My first week of college, God told me that He was about to begin a healing process in my life that would properly deal with the hurt I had harbored for years. He showed me that when I first became a Christian, I had rushed forward with zeal and devotion. I had quickly bandaged up a broken arm without setting it properly. I thought it had been healed, but now I was seeing that the healing was only superficial. He was going to re-break the arm and set it properly this time, so that true healing would take place.

The next chapter in my life could actually take a book to relate, so I’ll just sum it up by saying that college was a difficult time for me. There were many ups and downs, but the Lord was true to His word. I experienced so much pain as He opened up old wounds and forced me to look at my true identity and the family I had come from. Before college, I never told my story to anyone. I was ashamed of the brokenness in my past. I was ashamed of the anger in my house, the suicidal thoughts, the lack of relationships in my “Christian” family. I didn’t know how to relate with other Christians who had come from great family backgrounds. It took several years, but in my time at college, I learned how to talk about my past. I learned how to remember painful memories without thinking suicidal thoughts. I learned a little more of what it means to cast my cares on the Lord because He cares.

I don’t know where you’re at in your life today. Maybe you’re on a mountaintop right now. But if you’re in a valley, if you’re discouraged because of your past, your present, or your future, I know God is faithful to reach you where you’re at. He is long-suffering with us. He is willing to join us in our suffering, however long it takes, to bring us to a place of healing and restoration. His will for us is to be fruitful in His Kingdom. Sometimes that means going through pain and letting Him scour out the bad things we’re holding on to, even when we don’t realize we’re holding them. Sometimes it even means we have to stop doing things for Him, while we make sure we’re being honest before Him. He doesn’t want us to keep limping along with our half-healed limbs, trying to do the best we can, ignoring His hand reached out to us.
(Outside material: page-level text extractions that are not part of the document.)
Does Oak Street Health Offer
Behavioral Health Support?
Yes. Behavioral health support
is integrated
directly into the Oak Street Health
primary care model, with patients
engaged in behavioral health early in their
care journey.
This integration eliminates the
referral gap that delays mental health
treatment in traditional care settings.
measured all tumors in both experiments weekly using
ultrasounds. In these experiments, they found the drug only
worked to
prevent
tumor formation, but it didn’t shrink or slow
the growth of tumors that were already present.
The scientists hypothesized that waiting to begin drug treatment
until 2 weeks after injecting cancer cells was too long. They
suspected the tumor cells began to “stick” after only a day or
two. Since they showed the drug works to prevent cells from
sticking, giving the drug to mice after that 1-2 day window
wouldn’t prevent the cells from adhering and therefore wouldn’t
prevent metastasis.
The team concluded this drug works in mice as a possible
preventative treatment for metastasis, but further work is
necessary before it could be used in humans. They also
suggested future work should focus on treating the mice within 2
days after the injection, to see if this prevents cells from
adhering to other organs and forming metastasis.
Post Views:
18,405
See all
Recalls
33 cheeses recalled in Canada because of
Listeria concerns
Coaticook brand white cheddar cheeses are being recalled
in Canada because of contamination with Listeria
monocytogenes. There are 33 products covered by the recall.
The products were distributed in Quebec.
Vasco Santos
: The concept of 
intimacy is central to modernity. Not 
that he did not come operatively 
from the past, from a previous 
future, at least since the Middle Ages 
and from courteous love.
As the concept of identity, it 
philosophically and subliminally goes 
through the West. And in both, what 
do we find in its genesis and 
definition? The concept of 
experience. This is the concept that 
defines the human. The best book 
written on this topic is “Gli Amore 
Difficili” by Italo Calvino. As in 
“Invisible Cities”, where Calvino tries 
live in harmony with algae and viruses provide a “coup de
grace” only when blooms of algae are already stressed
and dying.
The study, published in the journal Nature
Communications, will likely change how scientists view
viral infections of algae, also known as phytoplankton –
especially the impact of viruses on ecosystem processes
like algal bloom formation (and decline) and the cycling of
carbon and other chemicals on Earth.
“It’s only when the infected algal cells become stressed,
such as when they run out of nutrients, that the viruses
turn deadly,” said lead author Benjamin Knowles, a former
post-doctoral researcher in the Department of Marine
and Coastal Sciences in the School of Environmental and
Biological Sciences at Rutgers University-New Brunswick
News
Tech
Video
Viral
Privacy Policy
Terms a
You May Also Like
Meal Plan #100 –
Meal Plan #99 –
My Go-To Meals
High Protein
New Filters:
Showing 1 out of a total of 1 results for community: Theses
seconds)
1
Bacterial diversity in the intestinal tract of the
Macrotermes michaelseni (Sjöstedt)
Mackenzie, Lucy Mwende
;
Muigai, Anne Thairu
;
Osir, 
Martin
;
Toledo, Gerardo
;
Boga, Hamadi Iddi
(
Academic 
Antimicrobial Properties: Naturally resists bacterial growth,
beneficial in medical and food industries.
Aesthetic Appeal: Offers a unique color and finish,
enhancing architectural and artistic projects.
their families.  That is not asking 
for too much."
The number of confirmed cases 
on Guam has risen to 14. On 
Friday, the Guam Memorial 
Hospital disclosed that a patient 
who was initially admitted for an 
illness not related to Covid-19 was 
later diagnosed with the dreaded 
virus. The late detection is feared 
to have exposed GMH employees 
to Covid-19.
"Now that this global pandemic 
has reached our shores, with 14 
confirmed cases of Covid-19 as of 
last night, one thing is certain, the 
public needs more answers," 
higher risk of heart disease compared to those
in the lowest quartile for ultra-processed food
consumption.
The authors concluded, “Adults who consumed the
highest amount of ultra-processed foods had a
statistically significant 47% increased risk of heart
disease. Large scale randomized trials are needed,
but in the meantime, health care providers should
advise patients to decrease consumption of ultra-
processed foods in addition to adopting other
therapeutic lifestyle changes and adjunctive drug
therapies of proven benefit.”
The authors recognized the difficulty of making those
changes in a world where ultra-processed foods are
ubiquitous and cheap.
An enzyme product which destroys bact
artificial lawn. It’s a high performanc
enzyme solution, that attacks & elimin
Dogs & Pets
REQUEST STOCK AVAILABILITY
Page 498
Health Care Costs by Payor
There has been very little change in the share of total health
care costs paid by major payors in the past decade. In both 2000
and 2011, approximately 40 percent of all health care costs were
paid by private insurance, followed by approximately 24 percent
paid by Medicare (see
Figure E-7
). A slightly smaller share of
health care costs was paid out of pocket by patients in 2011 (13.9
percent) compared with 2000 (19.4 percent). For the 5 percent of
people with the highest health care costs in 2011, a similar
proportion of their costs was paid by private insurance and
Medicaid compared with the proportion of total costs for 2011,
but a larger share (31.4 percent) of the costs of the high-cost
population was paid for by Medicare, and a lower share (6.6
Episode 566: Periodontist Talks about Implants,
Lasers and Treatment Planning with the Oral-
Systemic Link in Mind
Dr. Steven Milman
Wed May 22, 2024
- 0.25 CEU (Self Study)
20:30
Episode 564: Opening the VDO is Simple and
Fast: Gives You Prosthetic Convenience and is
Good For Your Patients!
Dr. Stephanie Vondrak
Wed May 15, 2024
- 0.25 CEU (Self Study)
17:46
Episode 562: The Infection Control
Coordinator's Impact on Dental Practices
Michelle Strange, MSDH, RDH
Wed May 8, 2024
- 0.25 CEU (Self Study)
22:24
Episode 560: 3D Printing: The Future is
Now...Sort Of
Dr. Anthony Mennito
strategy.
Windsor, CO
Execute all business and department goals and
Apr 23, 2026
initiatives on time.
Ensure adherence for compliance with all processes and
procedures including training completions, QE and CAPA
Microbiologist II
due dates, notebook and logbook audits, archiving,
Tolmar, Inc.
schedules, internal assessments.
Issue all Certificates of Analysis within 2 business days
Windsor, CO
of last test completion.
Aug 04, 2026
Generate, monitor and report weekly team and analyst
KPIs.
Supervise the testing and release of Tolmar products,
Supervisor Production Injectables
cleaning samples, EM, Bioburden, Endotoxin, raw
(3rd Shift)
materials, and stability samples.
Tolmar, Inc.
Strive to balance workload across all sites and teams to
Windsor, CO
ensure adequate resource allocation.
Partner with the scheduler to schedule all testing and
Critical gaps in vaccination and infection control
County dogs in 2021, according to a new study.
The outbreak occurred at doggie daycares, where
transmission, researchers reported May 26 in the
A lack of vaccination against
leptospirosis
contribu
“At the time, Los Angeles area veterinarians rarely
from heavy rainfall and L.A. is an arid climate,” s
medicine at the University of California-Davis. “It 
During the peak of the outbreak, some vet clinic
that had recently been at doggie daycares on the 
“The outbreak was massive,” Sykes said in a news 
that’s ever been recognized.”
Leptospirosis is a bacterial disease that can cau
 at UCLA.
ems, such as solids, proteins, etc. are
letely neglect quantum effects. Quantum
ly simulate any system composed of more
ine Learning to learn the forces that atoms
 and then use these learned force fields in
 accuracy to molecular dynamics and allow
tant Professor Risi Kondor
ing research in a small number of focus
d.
You may feel like you can’t relate to my story of a broken family past. But my guess is you can relate to feeling hurt and broken by something in your life. Maybe it was a negative word spoken about your appearance when you were young – a word that has stuck with you and defined you subconsciously all along. Maybe it’s a feeling you have that you’re not quite as desirable as the girls you see in magazines. Maybe you struggle with competition, wanting to gain attention so you can feel good about yourself. These are all things I’ve struggled with from time to time, and I think it’s nearly impossible for girls not to struggle with these things in our image-driven culture. Even in these areas, God is able and willing to heal us, to set us free from the burdens we’ve been carrying.

Examine your heart now. What burdens have been loaded on you, by family, by culture, by friends, by yourself? What scars do you carry from those heavy loads? Are you willing to name your burdens? Are you willing to ask God to name the burdens you don’t even realize you’re carrying? Are you willing to let Him heal you deeply, the way only He can?

Father God, I pray that You would remind us of Your healing power and of Your willingness to cleanse us from our sin and heal us from all of our diseases. We recognize that emotional and mental baggage can be diseases that are as painful as physical diseases, and we give You full authority in our lives over those areas. Bring to mind everything that You know we need to be healed from, in Your perfect timing. Help us to be sensitive to Your voice and to trust You with our hearts. We thank You and praise You for calling us, Your creation, good. We thank You that by Your grace and mercy, we are beautiful. We’re excited to spend eternity with You, sharing in the glory of Your coming Kingdom. Amen.